- Seçilen bölüm:
══════════════════════════════

Geç ulus devlet; kendi mitlerini öne çıkarma, olmayan mitler yaratma ve tarihi inkar etmede ve kurmaca tarih yaratmada büyük çabaları ısrarla sürdürmek durumunda kalır. Zorla yarattıkları egemenliklerini, asimilasyon ana politikası üzerine oturtarak, yaşamdan ulus silme, halk yok etme ile taçlandırmaya çalışırlar.
Sömürgeci devlet, tüm bunları yaparken; ulus tarihine yeni isyanları, yeni mücadele biçim ve geleneklerini ekleyerek yenilen ulus, aynı zamanda kendi tarihini anti-sömürgeci mücadele tarihi haline de getirmiş olmaktadır.
Anti-sömürgeci mücadele ana hedef olarak ayaklarında ki sömürge prangalarından kurtulmanın plan uygulaması ise, bu mücadelede hedefler; bağımsızlık şeklinde olabileceği gibi, birlikte yaşamanın çeşitli biçimleri şeklinde de olabilir.
Bu; mücadele önderliğinin gücü, siyaseti kavrama biçimi ve o andaki koşullarla da ilgilidir.
Amaca varma şekilleri ne olursa olsun; tümünde de olmazsa olmaz ortak paydalar vardır.
Kendisinin eşitlenmesi, bunun hukuki tanımlanmaya kavuşturulması, dilinde, kültüründe kendisini yaşaması ve kendisini anlatmasıdır. Her anti-sömürgeci mücadele, buraya ulaşmaya kendi varlık nedeni olarak bakar ve o ulusta bunu yaşamının olmazsa olmazı olarak görür.
Anti-sömürgeci mücadelenin bağımsız devlete varması durumunda, ezilen ulusun kendi kaderini bu biçimde yaşamaya karar vermesi durumunda; ortaya çıkacak olan devlet, kendi kuruluş amacına göre yol almasına başlar.
Bunlar, işin varış noktasında ortaya çıkacak olan çözüm planlamalarıdır.
Anti-sömürgeci mücadelenin yol alışı ve bu yol alışta sömürgeci devletin politikaları ve bu politikalar karşısında ezen ulus devrimcilerinin tarihsel yaşanabilirlikleri de; geleceği kurmada sömürgeleştirilmiş ulus açısından şüphesiz ki ayrı bir önem kazanmaktadır.
Buradan baktığımız zaman: Sömürgeci devlet; anti-sömürgeci mücadelenin ideolojik görüş yapılanmasının başladığı anda, onu mahkum etmeyi kendisine prensip edinmektedir. Henüz daha örgütsel dokunma gücüne ulaşamayan ve o devlette; bütündeki toplumun hayatının ilgi alanında olmadığını görerek, mücadeleyi toplumda; bölücüler noktasına itmektedir.
İlk dönemde ki bir diğer yanda; anti-sömürgesi anlayış/mücadele, o ülkede ki devrimci mücadeleden güç alıyorsa bu aynı zamanda yapısal ve ideolojik birlikte yürüyüşler şeklinde olmaktadır. Buda anti-sömürgeci mücadeleye kolaylaşma imkanları sağlamaktadır.

══════════════════════════════

- Görev 1:
Anti-sömürgeci mücadele üzerine olan metne göre, geç ulus devletin ısrarla sürdürmek durumunda kaldığı çabaların hepsini sıralayın.
- Görev 2:
Anti-sömürgeci mücadele üzerine olan metinde "İlk dönemde ki" ile başlayıp "kolaylaşma imkanları sağlamaktadır." ile biten kısmı kelimesi kelimesine aktarın.
- Görev 3:
Anti-sömürgeci mücadele üzerine olan metne göre sömürgeci devlet, anti-sömürgeci mücadeleyi hangi anda mahkum etmeyi kendine prensip edinir?
Bu öğeler metinden bağımsız, ayrı bir malzemedir.

- Verilen veriler:
══════════════════════════════

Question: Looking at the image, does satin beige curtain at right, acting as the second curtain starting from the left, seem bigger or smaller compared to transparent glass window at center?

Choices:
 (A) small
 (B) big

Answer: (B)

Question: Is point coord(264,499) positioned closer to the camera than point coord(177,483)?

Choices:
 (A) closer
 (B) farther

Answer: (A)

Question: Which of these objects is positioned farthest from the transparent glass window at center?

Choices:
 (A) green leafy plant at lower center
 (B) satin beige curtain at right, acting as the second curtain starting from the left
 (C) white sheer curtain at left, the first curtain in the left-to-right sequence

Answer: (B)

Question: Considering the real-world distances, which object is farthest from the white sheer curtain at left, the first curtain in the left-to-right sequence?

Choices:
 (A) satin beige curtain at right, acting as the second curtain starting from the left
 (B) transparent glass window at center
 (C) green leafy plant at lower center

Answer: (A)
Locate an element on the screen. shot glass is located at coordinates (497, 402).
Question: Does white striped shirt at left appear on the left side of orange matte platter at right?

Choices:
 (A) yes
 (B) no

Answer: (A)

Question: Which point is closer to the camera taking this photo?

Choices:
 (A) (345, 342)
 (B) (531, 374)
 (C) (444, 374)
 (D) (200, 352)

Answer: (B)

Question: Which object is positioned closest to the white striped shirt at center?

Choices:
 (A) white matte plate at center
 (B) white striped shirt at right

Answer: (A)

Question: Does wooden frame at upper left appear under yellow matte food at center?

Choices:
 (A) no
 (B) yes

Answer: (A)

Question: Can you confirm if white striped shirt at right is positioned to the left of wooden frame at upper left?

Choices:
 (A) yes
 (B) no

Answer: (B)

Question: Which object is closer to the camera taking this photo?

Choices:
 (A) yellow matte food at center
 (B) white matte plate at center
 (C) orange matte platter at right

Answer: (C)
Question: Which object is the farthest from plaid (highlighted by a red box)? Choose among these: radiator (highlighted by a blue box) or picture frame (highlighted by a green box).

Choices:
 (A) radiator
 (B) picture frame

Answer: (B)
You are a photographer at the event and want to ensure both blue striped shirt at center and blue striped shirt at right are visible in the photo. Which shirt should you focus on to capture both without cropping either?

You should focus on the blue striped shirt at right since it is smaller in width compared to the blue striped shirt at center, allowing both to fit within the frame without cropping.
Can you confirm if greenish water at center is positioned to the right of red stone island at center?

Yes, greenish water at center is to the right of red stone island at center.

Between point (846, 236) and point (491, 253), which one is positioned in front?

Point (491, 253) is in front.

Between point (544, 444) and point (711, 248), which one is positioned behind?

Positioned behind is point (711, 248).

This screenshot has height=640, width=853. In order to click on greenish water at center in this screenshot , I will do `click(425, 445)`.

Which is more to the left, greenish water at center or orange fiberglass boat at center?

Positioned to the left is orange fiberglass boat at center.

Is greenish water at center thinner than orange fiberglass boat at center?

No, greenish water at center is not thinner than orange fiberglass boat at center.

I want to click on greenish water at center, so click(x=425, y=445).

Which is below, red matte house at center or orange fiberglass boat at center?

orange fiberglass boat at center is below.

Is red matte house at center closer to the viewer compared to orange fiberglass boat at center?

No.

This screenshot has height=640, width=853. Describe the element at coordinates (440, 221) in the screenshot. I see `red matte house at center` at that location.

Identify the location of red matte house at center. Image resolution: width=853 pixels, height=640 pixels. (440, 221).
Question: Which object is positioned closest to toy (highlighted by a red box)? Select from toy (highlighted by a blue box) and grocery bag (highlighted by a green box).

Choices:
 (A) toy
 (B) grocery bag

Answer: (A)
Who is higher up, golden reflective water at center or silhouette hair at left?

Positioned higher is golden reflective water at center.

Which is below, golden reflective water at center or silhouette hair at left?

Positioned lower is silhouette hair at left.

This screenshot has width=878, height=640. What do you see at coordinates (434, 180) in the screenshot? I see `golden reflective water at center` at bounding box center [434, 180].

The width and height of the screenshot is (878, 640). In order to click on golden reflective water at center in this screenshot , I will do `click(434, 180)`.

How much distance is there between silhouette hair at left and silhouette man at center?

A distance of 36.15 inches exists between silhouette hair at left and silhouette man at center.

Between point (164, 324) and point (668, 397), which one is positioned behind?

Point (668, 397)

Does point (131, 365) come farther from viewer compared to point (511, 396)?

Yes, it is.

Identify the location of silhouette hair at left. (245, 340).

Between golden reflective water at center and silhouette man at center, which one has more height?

══════════════════════════════

- Tam yanıt 1:
Kendi mitlerini öne çıkarma, olmayan mitler yaratma, tarihi inkar etme, kurmaca tarih yaratma.

- Tam yanıt 2:
İlk dönemde ki bir diğer yanda; anti-sömürgesi anlayış/mücadele, o ülkede ki devrimci mücadeleden güç alıyorsa bu aynı zamanda yapısal ve ideolojik birlikte yürüyüşler şeklinde olmaktadır. Buda anti-sömürgeci mücadeleye kolaylaşma imkanları sağlamaktadır.

- Tam yanıt 3:
Anti-sömürgeci mücadelenin ideolojik görüş yapılanmasının başladığı anda.